Che cosa è l’autismo?

L’autismo è un disturbo che coinvolge le funzioni celebrali, generalmente rilevato entro i primi tre anni di vita del bambino. Non è facile da diagnosticare poiché comprende una sintomatologia molto varia e con diverse intensità, per questo si è soliti parlare piuttosto di Disturbi dello Spettro Autistico.


 

 

 

 

 

 

 

 

 

 

 

 

 

 

 

 

I principali sintomi dell’autismo sono tre: interazioni sociali alterate, problemi nella comunicazione verbale e non (annessi a disturbi d’immaginazione), tendenza ad attività ed interessi insoliti reiterati nel tempo.

Il film “Rain Man” con Hoffman e Cruise rappresenta un uomo autistico in grado di parlare, fatto in realtà abbastanza raro. I soggetti autistici spesso tendono all’ecolalia, ossia ripetono -come l’eco appunto- parole o frasi pronunciate dalle altre persone, oppure si esprimono in modo improprio.

La psicoanalisi classica accusava i genitori di queste anomalie (additando in particolar modo le cosiddette “madri frigorifero”) e prescriveva come terapia l’allontanamento dalla famiglia. Queste teorie sono attualmente ritenute superate ed al contrario si valorizza il ruolo dei genitori nella fase della diagnosi precoce e della riabilitazione.

Non ci sono ancora teorie accertate sulle cause di questi disturbi, tuttavia pare possa trattarsi di un’anomalia del cromosoma 16 e del 7.

Come anticipato, l’autismo si manifesta entro i primi tre anni di età. In alcuni casi si può parlare di autismo regressivo, ossia il bambino appare ‘normodotato’ per il primo anno e mezzo/due anni e poi tende a disimparare le abilità acquisite come quelle comunicative.

Benché non esista una vera e propria cura, esistono alcune terapie capaci di ridurre al minimo le anomalie comportamentali. In tal senso è fondamentale l’abilità dei genitori e del pediatra nel diagnosticare in modo precoce l’autismo.

• **I DATI**
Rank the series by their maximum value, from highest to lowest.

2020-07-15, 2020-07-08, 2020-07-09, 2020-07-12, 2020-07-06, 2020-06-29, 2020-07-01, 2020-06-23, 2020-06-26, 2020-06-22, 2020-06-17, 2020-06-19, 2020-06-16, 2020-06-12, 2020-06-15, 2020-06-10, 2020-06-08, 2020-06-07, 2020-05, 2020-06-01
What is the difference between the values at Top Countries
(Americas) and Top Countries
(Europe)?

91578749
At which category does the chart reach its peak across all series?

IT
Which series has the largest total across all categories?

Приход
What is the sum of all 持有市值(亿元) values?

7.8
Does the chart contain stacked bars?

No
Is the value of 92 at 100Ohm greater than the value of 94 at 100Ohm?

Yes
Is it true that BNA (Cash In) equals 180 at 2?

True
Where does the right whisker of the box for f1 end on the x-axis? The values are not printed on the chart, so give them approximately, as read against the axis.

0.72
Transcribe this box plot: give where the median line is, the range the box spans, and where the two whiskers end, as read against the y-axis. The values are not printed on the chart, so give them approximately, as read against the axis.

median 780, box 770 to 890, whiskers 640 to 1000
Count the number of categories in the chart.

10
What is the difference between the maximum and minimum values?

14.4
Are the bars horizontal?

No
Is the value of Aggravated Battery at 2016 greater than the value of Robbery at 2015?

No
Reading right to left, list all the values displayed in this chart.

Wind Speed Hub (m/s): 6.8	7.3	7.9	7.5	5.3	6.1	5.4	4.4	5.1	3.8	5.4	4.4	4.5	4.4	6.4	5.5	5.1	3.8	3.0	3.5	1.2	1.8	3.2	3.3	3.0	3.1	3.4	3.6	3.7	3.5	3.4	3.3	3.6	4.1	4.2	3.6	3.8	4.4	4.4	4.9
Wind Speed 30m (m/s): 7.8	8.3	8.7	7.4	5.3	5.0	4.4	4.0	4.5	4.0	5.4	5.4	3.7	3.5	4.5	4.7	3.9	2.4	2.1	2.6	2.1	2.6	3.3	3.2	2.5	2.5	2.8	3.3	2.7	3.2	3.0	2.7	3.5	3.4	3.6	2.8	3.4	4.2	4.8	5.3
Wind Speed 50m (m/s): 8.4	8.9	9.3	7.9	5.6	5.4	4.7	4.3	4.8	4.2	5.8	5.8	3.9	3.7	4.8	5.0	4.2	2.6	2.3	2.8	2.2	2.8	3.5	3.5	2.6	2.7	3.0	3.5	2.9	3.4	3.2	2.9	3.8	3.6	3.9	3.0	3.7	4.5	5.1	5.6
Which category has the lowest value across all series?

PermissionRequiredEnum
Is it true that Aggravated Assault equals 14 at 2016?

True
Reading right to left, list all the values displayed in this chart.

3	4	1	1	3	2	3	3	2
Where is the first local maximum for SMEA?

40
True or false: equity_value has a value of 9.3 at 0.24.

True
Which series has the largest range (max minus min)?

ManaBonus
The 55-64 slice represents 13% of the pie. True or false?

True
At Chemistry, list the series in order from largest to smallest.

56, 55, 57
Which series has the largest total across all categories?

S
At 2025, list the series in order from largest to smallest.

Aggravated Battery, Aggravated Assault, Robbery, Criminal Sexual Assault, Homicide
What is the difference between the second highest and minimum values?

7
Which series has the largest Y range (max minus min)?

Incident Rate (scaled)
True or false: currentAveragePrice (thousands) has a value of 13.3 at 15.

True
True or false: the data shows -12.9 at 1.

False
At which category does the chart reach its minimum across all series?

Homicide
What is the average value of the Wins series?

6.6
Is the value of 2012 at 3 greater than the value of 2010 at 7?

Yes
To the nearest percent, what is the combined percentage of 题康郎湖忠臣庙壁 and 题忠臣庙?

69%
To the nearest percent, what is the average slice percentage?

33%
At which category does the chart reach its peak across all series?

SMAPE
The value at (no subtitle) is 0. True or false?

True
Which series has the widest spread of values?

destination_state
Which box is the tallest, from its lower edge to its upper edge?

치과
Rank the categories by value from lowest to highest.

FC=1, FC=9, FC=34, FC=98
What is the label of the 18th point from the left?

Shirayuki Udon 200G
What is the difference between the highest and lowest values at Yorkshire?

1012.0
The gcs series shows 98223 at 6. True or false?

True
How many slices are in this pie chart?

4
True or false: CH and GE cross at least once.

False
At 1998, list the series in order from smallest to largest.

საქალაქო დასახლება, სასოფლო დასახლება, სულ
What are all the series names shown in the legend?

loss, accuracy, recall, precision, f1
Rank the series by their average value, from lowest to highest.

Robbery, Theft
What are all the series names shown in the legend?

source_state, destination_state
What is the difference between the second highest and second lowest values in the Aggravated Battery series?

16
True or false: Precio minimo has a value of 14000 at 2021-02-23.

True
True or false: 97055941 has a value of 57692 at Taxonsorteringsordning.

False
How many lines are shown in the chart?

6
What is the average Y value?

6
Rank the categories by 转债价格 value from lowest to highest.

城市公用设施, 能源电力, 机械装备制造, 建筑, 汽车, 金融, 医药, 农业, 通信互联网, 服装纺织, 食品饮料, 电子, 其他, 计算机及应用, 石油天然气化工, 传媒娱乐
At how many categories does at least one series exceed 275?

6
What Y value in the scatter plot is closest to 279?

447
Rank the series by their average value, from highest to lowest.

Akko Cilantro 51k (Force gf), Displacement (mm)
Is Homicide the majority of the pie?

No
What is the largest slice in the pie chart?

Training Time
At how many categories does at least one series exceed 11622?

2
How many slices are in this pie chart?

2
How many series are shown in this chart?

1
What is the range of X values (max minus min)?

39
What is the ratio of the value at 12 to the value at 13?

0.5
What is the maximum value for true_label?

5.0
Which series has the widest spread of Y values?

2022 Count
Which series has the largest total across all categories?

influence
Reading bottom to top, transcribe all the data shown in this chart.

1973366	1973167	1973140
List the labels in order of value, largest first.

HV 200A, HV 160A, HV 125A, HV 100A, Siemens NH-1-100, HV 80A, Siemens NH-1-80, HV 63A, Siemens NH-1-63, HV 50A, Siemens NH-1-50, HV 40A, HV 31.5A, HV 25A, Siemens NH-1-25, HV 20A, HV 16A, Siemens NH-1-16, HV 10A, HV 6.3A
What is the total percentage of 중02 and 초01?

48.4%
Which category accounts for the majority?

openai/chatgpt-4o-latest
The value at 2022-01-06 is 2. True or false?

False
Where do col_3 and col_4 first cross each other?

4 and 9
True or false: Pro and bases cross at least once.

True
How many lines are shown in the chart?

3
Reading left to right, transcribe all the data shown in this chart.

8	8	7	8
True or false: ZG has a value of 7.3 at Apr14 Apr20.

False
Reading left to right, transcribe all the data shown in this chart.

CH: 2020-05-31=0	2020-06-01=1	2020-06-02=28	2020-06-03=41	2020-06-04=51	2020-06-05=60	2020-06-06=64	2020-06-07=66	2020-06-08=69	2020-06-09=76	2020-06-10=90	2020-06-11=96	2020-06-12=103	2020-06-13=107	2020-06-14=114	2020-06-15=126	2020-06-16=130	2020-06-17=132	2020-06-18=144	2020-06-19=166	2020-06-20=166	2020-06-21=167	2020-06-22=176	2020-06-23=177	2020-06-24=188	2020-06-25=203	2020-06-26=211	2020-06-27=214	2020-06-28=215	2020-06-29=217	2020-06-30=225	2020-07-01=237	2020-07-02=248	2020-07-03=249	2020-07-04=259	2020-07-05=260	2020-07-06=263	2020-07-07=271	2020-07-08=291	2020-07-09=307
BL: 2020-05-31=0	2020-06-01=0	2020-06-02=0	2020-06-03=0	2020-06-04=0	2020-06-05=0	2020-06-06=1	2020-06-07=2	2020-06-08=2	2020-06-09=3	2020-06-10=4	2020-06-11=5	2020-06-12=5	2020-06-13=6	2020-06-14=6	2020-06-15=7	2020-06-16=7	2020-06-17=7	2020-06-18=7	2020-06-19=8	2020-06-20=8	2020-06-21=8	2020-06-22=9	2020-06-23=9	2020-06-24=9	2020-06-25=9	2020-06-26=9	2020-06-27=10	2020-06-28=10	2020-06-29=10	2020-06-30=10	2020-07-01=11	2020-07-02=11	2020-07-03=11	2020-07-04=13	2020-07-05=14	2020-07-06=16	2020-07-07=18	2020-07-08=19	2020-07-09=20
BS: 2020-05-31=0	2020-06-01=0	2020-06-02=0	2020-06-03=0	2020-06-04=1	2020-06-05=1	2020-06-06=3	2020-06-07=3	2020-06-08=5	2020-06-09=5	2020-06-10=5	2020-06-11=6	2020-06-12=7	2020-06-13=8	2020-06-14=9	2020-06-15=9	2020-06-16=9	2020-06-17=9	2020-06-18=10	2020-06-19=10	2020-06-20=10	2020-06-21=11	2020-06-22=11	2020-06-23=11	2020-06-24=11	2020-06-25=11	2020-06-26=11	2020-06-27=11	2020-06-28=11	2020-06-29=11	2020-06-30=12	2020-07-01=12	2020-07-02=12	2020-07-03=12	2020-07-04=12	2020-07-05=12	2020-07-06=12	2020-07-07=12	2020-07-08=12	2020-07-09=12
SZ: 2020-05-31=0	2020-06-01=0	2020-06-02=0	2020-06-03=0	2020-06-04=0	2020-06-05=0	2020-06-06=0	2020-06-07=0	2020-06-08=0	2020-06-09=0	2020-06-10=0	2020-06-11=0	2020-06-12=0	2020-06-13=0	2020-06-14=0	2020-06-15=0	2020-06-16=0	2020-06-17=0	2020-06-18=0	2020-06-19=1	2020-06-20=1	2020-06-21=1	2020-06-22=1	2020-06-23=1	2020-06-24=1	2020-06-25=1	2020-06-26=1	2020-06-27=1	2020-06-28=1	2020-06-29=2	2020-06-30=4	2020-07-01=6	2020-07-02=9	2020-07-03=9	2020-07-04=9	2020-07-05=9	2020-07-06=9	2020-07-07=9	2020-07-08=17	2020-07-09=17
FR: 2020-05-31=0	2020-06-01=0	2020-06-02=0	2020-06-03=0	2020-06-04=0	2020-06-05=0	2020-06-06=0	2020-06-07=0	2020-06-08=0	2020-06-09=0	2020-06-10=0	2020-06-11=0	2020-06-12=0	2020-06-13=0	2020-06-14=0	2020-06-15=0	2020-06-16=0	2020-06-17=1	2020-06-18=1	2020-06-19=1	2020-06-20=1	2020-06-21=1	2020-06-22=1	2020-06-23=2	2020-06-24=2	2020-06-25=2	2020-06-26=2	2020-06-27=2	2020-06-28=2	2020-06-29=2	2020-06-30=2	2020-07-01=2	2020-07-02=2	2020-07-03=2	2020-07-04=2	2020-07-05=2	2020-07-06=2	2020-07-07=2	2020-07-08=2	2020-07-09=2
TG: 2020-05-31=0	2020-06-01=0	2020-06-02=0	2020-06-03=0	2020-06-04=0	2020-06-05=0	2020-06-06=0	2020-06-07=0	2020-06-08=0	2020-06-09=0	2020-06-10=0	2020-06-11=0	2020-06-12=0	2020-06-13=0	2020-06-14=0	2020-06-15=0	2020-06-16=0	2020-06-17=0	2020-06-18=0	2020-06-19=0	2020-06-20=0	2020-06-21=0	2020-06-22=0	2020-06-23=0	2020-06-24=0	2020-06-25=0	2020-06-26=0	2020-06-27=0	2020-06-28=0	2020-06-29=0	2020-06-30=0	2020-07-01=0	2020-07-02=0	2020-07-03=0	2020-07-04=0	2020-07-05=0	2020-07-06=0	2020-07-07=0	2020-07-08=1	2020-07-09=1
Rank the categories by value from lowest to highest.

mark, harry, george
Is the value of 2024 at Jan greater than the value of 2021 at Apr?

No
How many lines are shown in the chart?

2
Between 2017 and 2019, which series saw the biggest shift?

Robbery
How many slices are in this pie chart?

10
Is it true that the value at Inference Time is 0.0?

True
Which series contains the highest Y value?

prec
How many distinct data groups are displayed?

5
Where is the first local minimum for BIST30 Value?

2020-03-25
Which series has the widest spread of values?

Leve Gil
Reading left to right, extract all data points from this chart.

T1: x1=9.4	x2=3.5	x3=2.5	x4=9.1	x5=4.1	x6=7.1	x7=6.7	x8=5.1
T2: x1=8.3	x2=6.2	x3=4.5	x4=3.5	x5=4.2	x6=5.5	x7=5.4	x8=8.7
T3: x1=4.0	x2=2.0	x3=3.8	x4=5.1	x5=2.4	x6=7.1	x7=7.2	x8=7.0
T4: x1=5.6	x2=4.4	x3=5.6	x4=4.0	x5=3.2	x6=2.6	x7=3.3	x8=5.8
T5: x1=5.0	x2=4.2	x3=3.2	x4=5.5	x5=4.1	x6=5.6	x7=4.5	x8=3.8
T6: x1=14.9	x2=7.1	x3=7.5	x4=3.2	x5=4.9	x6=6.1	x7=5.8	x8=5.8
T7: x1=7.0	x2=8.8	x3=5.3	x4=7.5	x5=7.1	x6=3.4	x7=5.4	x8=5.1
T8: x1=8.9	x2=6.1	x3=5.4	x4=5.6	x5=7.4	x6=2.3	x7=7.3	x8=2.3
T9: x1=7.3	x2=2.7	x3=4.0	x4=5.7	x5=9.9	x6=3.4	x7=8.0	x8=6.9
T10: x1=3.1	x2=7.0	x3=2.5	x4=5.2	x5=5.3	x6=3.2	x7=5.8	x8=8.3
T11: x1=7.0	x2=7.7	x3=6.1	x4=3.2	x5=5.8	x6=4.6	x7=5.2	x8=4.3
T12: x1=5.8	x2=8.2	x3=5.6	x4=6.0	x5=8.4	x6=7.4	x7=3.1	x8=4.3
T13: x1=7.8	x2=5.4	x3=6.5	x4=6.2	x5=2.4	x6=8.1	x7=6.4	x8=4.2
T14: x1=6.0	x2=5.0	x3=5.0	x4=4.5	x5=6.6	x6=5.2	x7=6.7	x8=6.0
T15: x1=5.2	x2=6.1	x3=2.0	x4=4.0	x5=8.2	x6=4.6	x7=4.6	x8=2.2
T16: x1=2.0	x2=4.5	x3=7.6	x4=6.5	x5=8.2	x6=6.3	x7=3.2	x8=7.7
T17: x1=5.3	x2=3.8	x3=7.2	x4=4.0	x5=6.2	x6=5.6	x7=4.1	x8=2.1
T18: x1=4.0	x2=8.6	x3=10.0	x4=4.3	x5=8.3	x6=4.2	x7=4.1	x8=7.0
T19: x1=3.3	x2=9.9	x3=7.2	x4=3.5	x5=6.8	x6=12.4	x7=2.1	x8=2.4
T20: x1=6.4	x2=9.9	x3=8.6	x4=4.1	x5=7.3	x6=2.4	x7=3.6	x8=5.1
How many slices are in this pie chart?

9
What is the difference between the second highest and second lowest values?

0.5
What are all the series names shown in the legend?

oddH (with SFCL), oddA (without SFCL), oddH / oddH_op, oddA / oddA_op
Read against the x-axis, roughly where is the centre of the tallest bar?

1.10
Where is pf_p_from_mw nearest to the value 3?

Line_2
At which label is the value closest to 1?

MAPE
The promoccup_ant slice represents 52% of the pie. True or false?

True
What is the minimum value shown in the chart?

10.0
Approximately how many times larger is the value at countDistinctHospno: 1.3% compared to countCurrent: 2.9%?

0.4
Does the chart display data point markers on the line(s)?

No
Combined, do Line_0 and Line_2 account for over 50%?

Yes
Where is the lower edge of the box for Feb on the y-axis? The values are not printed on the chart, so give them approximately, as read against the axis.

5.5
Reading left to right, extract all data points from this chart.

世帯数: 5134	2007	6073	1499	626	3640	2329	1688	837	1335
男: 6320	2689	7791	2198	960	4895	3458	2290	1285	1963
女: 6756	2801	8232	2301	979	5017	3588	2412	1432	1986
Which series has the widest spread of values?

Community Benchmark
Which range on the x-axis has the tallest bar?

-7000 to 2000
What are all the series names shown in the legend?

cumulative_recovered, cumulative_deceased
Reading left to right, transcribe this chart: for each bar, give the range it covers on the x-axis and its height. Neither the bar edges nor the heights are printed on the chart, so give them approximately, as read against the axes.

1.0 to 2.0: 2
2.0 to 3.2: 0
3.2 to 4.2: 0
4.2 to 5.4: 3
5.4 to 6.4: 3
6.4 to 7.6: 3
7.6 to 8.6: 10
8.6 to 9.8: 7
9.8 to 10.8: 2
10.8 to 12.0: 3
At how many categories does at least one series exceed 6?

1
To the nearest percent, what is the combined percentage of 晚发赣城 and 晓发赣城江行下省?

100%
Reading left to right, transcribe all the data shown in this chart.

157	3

• **DA SVOLGERE**
1. Trascrivi dal brano sull'autismo la parte che va da "La psicoanalisi classica" fino a "16 e del 7." incluso.
2. Rispondi a queste domande sul brano sull'autismo.
(a) Entro quale età viene generalmente rilevato l'autismo?
(b) Quale terapia prescriveva la psicoanalisi classica?
(c) Di quali cromosomi potrebbe trattarsi l'anomalia all'origine di questi disturbi?

• **SOLUZIONI**
1.
La psicoanalisi classica accusava i genitori di queste anomalie (additando in particolar modo le cosiddette “madri frigorifero”) e prescriveva come terapia l’allontanamento dalla famiglia. Queste teorie sono attualmente ritenute superate ed al contrario si valorizza il ruolo dei genitori nella fase della diagnosi precoce e della riabilitazione.

Non ci sono ancora teorie accertate sulle cause di questi disturbi, tuttavia pare possa trattarsi di un’anomalia del cromosoma 16 e del 7.

2.
(a) Entro i primi tre anni di vita del bambino.
(b) L'allontanamento dalla famiglia.
(c) Del cromosoma 16 e del 7.